The day after watching Hotel by the River, I took a nap and woke up, its sense-impressions still burning, my craw twisted—and so, easily ascribed to its melancholia, its death-centered theme, tears were in my eyes. Many films look at the process of death, even the celebrated Cold War that is a little too perfectly calibrated than Paweł Pawlikowski's more mysterious Ida was, but Hotel by the River is unique in that is encapsulates what it's like to die alone in these dark days of technologized time constantly speeding up and overtaking us. Phones are rampant in his films, but our parents, whom we constantly seek out, either in flesh or memory, to approve or infuriate us, aren't always too interested in answering theirs. We lie to appease them, because we think it's better if they don't know something (one of the poet's sons still hasn't told his father he's divorced). The old poet offers just enough wisdom and unapologetic pathos (“You can't keep living with someone out of regret,” he explains about his leaving their mother) to debauch the possibility of his hotel time being a mere sentimental journey—he also relates a quasi-parable about the two minds of a person (one of heaven and one of the street) that is tied to his younger son's name and it is just about the best moment all three share. Early on he is unable to hug his younger, more emotionally fragile son after the young man tells him he has missed him and bores in for closeness (arm pat only), and soon has an idea that giving them presents (stuffed animals) will help dispatch them, as he regrets ever reaching out. The repeated call “Dad! Dad!” (happening twice in the film—once for comic effect), acts as the cynosure, the golden fleece handed down to the audience to make us understand that: Yes, this is what the death of our parents was like, and this is what it will be like—an amalgamation so much more terrifying than anything in contemporary horror, something out of the Bergman and Dreyer (Ordet is listed on Hong's top ten favorite films) playbooks—black and white film forever the best format when tackling the nth subject.

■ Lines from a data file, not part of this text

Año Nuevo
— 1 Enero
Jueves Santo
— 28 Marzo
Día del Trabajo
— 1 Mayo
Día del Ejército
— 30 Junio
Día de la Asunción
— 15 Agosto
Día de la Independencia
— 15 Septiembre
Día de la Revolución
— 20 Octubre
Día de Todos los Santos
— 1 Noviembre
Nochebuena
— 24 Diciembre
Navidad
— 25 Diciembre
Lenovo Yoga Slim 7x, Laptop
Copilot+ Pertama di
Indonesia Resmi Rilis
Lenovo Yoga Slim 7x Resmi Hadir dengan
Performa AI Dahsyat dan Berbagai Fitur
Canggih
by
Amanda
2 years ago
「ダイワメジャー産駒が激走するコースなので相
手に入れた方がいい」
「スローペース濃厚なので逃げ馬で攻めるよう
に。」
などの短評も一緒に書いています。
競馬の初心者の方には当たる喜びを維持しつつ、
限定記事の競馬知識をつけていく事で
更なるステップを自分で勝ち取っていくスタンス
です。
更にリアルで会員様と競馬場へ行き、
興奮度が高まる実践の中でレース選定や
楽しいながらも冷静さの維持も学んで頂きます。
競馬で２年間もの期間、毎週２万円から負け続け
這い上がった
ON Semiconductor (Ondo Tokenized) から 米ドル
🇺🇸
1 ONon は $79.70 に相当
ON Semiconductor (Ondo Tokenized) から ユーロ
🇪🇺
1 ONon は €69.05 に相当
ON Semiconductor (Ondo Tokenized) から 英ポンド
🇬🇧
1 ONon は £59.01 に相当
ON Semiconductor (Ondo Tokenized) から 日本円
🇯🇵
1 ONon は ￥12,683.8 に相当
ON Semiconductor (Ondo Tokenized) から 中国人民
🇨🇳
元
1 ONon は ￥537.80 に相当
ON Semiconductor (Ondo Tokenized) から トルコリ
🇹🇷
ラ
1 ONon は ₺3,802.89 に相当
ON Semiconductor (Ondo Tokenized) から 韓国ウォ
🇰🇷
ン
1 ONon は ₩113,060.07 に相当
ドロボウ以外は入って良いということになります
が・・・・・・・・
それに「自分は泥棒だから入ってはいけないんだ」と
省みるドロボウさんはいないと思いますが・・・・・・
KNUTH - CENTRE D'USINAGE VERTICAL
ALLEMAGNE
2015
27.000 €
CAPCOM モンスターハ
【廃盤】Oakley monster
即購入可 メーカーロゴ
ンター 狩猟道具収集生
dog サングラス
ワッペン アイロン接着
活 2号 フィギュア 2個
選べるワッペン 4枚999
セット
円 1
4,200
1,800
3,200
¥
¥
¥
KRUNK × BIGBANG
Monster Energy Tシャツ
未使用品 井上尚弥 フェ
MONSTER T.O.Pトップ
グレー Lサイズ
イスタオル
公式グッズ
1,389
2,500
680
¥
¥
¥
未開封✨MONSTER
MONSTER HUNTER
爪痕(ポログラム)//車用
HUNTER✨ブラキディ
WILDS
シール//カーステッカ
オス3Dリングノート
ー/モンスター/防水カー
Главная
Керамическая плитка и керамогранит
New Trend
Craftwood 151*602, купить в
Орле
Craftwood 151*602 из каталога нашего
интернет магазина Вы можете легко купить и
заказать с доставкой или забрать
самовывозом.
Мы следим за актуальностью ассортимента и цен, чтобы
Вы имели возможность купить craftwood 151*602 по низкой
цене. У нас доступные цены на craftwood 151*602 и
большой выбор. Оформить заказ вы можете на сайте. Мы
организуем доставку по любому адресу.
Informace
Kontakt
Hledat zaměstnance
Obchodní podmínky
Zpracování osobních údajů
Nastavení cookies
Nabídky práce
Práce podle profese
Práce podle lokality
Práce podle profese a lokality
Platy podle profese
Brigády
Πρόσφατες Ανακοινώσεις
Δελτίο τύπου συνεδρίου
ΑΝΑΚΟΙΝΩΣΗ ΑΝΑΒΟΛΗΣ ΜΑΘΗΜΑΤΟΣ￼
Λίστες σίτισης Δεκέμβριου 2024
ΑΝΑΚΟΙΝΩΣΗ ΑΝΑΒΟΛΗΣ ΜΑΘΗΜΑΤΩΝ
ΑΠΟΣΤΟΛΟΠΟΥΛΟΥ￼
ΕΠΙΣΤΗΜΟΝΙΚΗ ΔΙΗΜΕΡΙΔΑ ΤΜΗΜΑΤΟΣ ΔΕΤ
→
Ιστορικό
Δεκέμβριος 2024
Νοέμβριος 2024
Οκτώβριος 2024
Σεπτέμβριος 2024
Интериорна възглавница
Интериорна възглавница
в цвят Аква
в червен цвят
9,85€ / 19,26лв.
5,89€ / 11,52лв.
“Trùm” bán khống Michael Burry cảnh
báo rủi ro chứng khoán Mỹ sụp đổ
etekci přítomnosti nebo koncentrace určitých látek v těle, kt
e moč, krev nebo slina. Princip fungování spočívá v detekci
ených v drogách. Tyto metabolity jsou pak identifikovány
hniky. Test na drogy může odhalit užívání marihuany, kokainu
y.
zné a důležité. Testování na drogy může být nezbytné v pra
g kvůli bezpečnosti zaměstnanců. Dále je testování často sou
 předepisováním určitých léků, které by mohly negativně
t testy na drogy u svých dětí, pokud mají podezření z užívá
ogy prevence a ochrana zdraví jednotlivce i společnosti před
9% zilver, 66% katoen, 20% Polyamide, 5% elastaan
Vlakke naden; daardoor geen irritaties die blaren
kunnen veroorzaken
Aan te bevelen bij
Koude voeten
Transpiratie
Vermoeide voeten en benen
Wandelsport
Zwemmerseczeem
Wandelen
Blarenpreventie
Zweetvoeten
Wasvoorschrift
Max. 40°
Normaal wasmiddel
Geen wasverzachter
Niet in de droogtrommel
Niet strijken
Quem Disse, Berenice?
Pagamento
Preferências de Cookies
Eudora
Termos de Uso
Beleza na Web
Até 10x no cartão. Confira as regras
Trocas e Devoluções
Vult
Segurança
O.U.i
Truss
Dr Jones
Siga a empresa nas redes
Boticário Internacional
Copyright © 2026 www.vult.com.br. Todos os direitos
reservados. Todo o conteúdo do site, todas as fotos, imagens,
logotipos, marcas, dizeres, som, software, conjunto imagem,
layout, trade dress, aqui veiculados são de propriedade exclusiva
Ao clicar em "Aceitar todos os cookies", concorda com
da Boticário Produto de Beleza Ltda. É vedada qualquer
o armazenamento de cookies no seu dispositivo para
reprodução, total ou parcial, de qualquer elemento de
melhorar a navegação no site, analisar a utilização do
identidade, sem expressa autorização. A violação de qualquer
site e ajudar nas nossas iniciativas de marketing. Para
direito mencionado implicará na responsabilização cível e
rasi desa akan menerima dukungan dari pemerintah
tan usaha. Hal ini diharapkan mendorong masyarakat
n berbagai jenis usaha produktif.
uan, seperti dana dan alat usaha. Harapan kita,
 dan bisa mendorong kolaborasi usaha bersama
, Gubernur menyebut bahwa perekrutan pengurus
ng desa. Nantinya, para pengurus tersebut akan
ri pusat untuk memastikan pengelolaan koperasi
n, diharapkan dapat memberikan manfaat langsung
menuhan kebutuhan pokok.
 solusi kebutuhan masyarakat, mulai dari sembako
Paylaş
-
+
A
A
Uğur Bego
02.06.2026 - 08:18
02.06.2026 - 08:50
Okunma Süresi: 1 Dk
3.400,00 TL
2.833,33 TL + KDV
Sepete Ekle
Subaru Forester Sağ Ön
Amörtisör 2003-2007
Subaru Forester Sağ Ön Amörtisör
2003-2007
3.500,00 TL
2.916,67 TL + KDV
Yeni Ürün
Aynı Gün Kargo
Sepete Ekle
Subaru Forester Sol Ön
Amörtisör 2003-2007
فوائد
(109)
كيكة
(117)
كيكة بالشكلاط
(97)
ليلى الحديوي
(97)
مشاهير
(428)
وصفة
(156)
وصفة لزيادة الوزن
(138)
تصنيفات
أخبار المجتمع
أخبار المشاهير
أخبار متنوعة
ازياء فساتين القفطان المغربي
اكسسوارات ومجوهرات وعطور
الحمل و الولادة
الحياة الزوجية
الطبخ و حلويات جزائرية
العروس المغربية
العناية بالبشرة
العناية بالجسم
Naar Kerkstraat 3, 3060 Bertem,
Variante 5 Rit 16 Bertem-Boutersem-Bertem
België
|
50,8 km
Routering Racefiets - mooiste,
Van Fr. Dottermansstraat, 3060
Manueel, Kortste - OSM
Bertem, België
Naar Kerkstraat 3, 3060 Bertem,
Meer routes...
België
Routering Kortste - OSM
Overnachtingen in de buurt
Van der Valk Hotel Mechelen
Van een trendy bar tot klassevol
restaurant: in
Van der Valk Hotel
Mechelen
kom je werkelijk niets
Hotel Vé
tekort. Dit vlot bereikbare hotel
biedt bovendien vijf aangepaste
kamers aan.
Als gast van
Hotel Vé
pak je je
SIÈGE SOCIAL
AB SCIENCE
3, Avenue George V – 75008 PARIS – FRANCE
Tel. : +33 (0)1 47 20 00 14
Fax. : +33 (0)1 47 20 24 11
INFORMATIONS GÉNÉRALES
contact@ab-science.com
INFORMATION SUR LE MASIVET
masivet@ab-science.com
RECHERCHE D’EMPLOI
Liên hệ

What so excites Hong's base—that is, cinephiles who know that the most exciting things happening in the art (not counting special effects, if that excites you) are taking place in almost every country but our own—is his impetus to simply gather a camera, his small crew, and actors who will work for little and make a film. Martin Scorsese once said of John Cassavetes, “He taught us that you can pick up a camera and shoot a movie...when you start shooting, it's like a drug and you keep going...” This though, is not as simple as it sounds. It's incredible that artistic filmmaking can really have little to do with the story or the form employed, but all to do with the biography of the person in charge—the “what the artist has to say” bromide. Hong obliterates his personality for something higher and lasting; in a T.S. Eliot style: “[Art] is not a turning loose of emotion, but an escape from emotion. It is not an expression of personality, but an escape from personality. ... What happens [to the poet] is a continual surrender of himself as he is at the moment to something more valuable. The progress of an artist is a continual self-sacrifice, a continual extinction of personality.” So the digitized frames (or the few still using ones with an emulsion side) carry the very personal thoughts, fears, and feelings translated to where to put the camera, what the actors should say, what the audience should see, and what it should be directed to, hopefully, imagine—all this comes from the right profile. As the years go by and Hongs's filmography swells further, his biography (the affair with his main actress notwithstanding) lessens. The work stands for the person—the goal for most artists.